[Work task]
Present the text lines of all the entries below as one numbered list, dropping the blank lines and leaving out the pictures.
** Opening Entries supplied block **
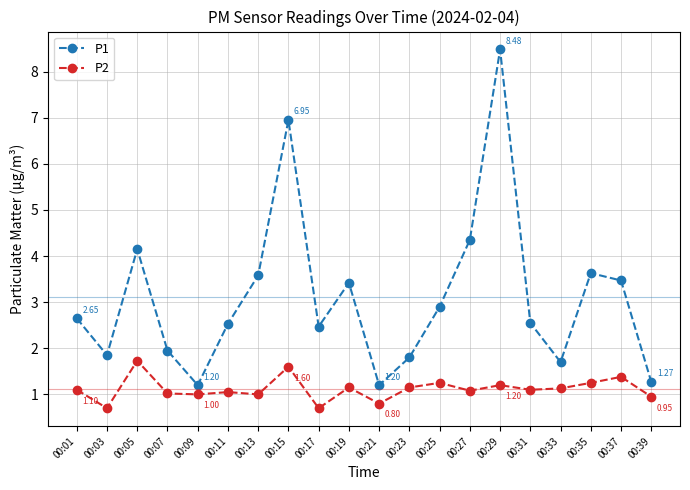

List the series in order of their overall mean, lowest first.

P2, P1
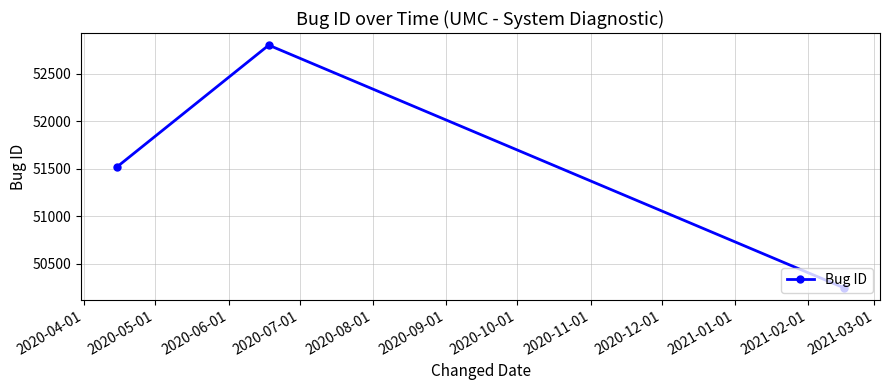

Count the number of data series in this chart.

1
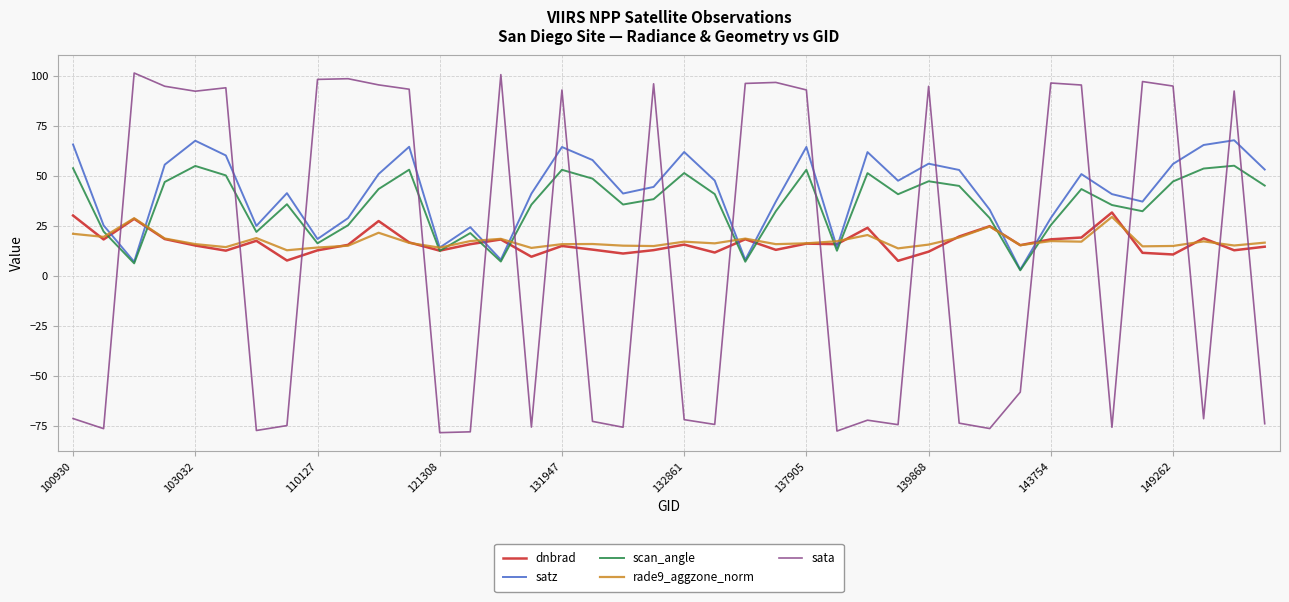

What is the lowest value of the dnbrad series?

7.5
** Closing Entries supplied block **
[Result of the exercise]
1. List the series in order of their overall mean, lowest first.
2. P2, P1
3. Count the number of data series in this chart.
4. 1
5. What is the lowest value of the dnbrad series?
6. 7.5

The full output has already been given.